TRICKY – Mixed Race
(Domino Records) [site] – acheter ce disque
Je crois qu’au sein de l’humanité il n’existe que deux catégories de personnes : ceux qui écoutent la musique en album et ceux qui l’écoutent en "aléatoire" (ou en single, c’est selon chacun). Non content de pouvoir transporter l’ensemble de sa musique avec soi, il va désormais du sens commun d’enchaîner musique classique avec électronique ou métal (pas forcément dans cet ordre), selon notre humeur du moment. Mais étant d’incorrigibles flemmards (et râleurs en plus), il nous revient tout de même la tâche colossale d’arrêter notre oreille sur l’un des 12 000 titres que contient notre baladeur, afin de choisir celui qui égayera notre journée. Face à cette angoisse existentielle, le génial Tricky a pensé à nous en concoctant une petite expédition musicale, symbiose infernale au goût étrange, comme une prise de conscience de notre descendance musicale commune.
Pour les amateurs du rappeur trip hop – dont il est d’ailleurs un des fiers représentants – on reste en terrain connu. Tricky a toujours mélangé les influences, et s’en donne à coeur joie dans ce voyage – un peu court – d’une petite demi-heure. Par rapport à son précédent album ("Knowle West Boy"), les influences apparaissent moins diluées, paradoxalement plus reconnaissables, ce qui donne à l’ensemble un côté très best of. Ça débute funk ("Every Day"), et ça enchaîne cool jazz ("Early Bird"), blues ("Come To Me") et ça s’aventure même sur le terrain du raï (l’étonnant "Hakim" avec le chanteur Hakim Hamadouche). Si par certains côtés, on trouve quelques titres un peu racoleurs ("Ghetto Stars" et ses bruits d’armes à feu un peu clichés ou le très club "Time to Dance"), il faut reconnaître que la patte Tricky séduit. Sa réappropriation des styles musicaux avec une facilité faussement évidente, son utilisation effrontée de riffs ancrés dans la mémoire collective (le thème de la série télé Peter Gunn, plus connu pour sa revisite par les Blues Brothers avec "Murder Weapon") donnent une réelle crédibilité à ce mix qui se défend de la pauvreté musicale habituelle des revisites hip hop.

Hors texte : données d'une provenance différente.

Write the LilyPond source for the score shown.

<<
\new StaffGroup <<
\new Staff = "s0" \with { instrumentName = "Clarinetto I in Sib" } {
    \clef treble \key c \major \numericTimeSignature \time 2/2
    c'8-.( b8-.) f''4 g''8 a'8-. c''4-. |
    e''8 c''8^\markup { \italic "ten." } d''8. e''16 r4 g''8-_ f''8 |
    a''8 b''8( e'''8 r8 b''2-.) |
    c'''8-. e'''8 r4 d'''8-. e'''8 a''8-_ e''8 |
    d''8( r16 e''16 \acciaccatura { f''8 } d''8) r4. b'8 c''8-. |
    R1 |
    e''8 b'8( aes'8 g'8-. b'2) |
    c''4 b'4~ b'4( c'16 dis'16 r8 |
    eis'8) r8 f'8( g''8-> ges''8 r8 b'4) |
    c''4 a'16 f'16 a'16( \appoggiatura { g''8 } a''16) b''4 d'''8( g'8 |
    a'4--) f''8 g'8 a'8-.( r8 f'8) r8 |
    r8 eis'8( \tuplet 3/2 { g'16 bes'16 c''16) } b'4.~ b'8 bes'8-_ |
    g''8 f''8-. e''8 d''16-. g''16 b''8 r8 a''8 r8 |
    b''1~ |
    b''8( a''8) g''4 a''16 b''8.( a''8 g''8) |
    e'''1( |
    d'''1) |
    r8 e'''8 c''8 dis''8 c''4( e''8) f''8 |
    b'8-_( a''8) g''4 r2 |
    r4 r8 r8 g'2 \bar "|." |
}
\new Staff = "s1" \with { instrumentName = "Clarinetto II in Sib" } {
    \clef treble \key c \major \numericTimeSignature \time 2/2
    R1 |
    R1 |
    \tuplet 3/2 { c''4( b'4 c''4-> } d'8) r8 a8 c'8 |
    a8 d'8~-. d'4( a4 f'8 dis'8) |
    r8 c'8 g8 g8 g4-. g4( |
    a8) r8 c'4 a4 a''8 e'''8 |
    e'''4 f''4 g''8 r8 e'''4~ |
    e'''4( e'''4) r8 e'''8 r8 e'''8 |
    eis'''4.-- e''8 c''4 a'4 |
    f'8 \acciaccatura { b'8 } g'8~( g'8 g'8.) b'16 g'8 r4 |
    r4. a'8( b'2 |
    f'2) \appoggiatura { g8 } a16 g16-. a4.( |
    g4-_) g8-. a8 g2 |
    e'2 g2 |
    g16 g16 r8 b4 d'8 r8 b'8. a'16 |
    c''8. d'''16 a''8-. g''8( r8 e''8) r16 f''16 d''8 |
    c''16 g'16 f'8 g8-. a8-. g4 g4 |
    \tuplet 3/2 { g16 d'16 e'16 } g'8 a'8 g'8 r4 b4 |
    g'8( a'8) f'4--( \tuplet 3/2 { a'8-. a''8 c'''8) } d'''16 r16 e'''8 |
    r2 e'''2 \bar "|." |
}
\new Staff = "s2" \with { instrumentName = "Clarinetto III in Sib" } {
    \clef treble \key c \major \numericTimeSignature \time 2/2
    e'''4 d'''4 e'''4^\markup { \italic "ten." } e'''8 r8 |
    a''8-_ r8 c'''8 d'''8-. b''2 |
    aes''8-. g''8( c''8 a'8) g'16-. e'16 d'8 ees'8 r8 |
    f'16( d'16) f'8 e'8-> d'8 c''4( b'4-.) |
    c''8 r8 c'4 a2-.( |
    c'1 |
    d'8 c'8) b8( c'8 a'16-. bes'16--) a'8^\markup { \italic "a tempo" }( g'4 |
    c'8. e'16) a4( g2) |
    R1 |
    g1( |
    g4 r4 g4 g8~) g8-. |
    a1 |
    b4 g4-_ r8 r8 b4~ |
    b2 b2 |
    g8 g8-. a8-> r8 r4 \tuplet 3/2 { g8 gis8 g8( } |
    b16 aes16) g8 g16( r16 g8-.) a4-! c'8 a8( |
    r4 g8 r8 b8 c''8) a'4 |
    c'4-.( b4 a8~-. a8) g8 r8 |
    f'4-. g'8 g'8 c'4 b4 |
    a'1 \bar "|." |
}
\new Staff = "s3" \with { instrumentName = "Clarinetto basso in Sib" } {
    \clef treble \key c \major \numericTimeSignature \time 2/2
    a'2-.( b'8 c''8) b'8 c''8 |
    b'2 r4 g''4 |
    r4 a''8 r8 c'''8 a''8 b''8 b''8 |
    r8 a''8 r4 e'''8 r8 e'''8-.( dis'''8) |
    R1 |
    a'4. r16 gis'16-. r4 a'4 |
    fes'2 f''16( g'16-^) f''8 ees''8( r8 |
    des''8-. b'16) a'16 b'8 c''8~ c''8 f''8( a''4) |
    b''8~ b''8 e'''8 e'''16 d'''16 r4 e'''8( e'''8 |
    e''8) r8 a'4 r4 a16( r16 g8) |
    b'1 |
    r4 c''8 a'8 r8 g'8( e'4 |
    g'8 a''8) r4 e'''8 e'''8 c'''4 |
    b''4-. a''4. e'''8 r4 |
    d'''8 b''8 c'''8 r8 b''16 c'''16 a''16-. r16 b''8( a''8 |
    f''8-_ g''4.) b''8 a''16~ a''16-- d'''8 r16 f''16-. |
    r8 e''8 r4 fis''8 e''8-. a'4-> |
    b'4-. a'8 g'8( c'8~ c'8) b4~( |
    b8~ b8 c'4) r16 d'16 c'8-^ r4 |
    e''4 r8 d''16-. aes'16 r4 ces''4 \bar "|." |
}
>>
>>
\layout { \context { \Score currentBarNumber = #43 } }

Si Tricky exprime son besoin de revenir à un résultat brut, il faut cependant saluer son travail d’arrangements qui rend l’écoute fluide et sans accrocs (l’ambiance tamisée de "Early Bird", les violons aériens de "Ghetto Stars"). Mais cette "Mixtape Race" a surtout le culot de rassembler autant de genres différents et de rallier les (derniers ?) détracteurs peu enclins au mélange musical, populaire, underground pour parler jeune. Parmi les 11 titres qui font un peu figure d’échantillon, chacun y trouvera son compte et pourra même s’étonner, entre un morceau trip hop et une ballade à la guitare acoustique ("Friend Went To Jail", final érotique de l’album où le rappeur et la chanteuse s’échangent leurs paroles en chuchotant) d’apprécier un morceau aux accents ragga ("Bristol To London" – enfin !). Direct, assumé, "Mixed Race" n’a rien du Tricky provocant des débuts. Il sonne avant tout comme le regard d’un artiste sur 20 ans d’expériences musicales, à naviguer en eaux troubles. Si les fans de la première heure seront déçus (ils le sont déjà), ils pourront noyer leur chagrin en découvrant leur idole sous un jour ordinaire. N’ayez point honte en reconnaissant, vous aussi, que vous avez agité la tête sur "UK Jamaican" (revisite funk du "Technologic" des Daft Punk). Bienvenue parmi les vivants.
Pierre Gourvès
A lire également, sur Tricky :
la chronique de « Knowle West Boy » (2008)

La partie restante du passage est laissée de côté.